US Pursues Russia-Based Group Behind Pipeline Cyberattack

Published: 14 May 2021

Pipeline Freeport

Pipeline near Freeport, TX, U.S.A. (Photo: ENERGY.GOV, Wikimedia, License)

By Julett Pineda Sleinan

Russia is not behind the ransomware attack that left part of the U.S. East Coast without gas, but a criminal group based in Russia is, U.S. President Joe Biden said on Thursday, announcing that a new task force will from now on prosecute such hackers “to the full extent of the law.”

The biggest fuel pipeline in the country, Colonial Pipeline, resumed operations on Wednesday afternoon following a cyberattack that forced the company to shut down its network last Friday.

The Georgia-based operator transports more than 100 million gallons per day from Texas to the Northeast and supplies nearly half of the East Coast with fuel. The company said it would take several days for the delivery supply chain to return to normal.

The Federal Bureau of Investigation said on Monday that the organized crime group DarkSide was behind the cyberattack.

The hackers compromised the Colonial Pipeline network through a ransomware attack which consists of holding the attacked data or system hostage through encryption until the victim pays a ransom.

Bloomberg reported that Colonial Pipeline paid the group nearly US$5 million in Bitcoin but the company itself did not confirm this.

“We do not believe the Russian government was involved in this attack,” President Biden said during a White House briefing on Thursday. “But we do have strong reason to believe that criminals who did the attack are living in Russia.”

The White House has been communicating with Moscow “about the imperative for responsible countries to take decisive action against these ransomware networks,” he said, adding that the U.S. will also take steps to disable them.

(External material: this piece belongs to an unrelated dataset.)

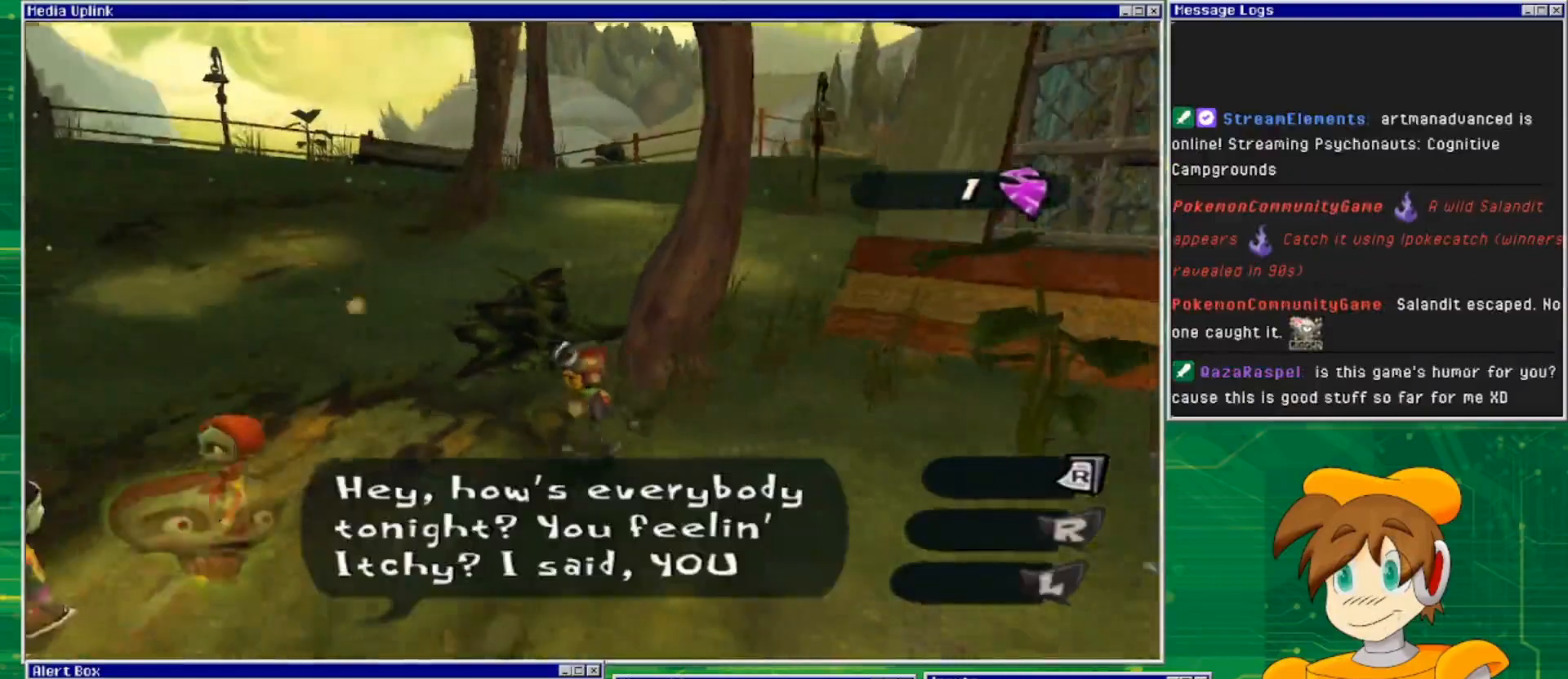
{"buttons": [], "left_stick": "up-left", "right_stick": "center", "events": [[33, "left_stick", "center"], [100, "right_stick", "center"], [333, "left_stick", "up-left"]]}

Biden also announced that the Justice Department has launched a new task force dedicated to prosecuting ransomware hackers following the signing of an executive order to bolster the Federal Government's cybersecurity.

Meanwhile, DarkSide said it was an apolitical group and that it had no ties to the Russian government.

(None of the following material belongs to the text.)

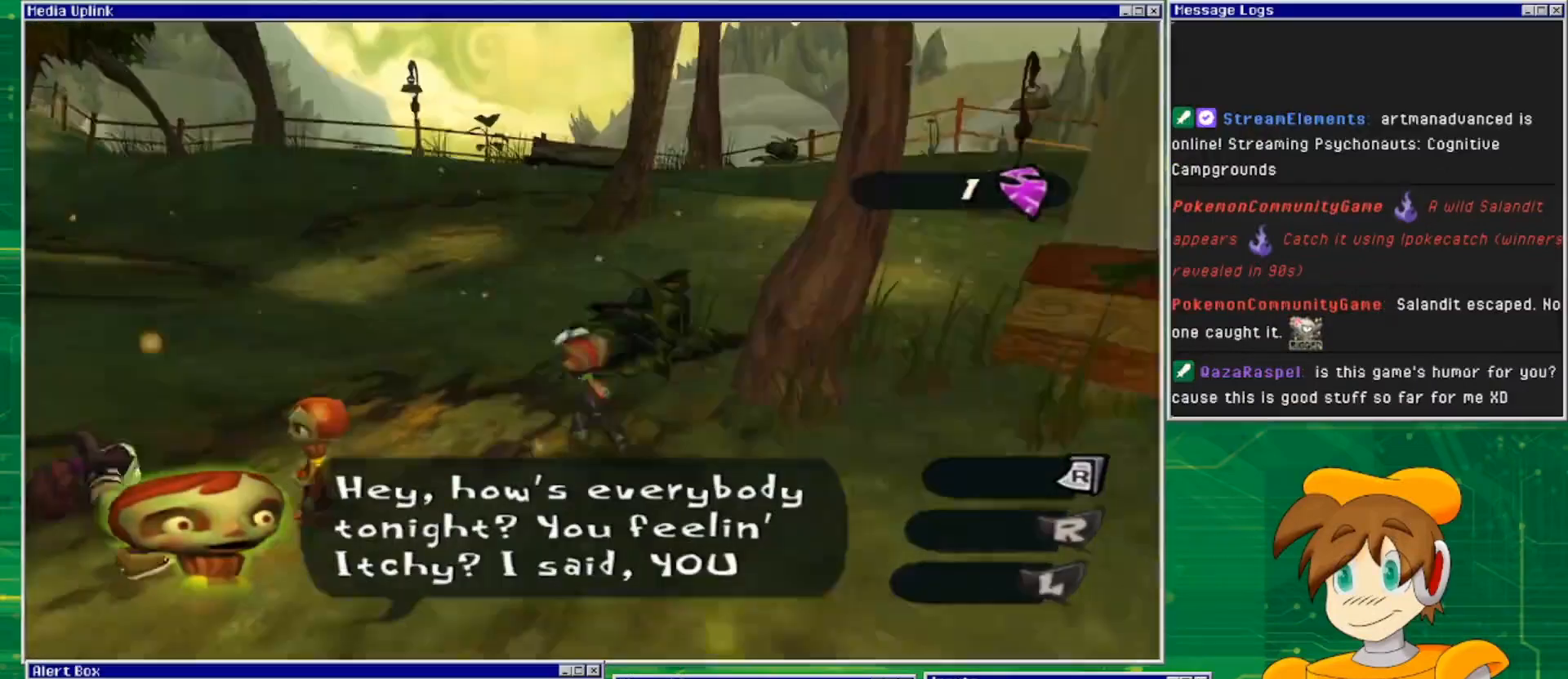
{"buttons": [], "left_stick": "center", "right_stick": "center", "events": [[133, "left_stick", "center"]]}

"Our goal is to make money and not creating problems for society," the group wrote on its website. "From today, we introduce moderation and check each company that our partners want to encrypt to avoid social consequences in the future."

DarkSide’s first ransomware attacks date back to August 2020 when the group advertised on its site a ransomware-as-a-service model - a type of cyber extortion in which developers receive a share of the proceeds from their “affiliates,” cybercriminal actors who deploy the malware.

The group also claims to have a code of conduct and that it is not attacking schools, hospitals, universities, NGOs and government agencies, but that it targets exclusively profitable companies.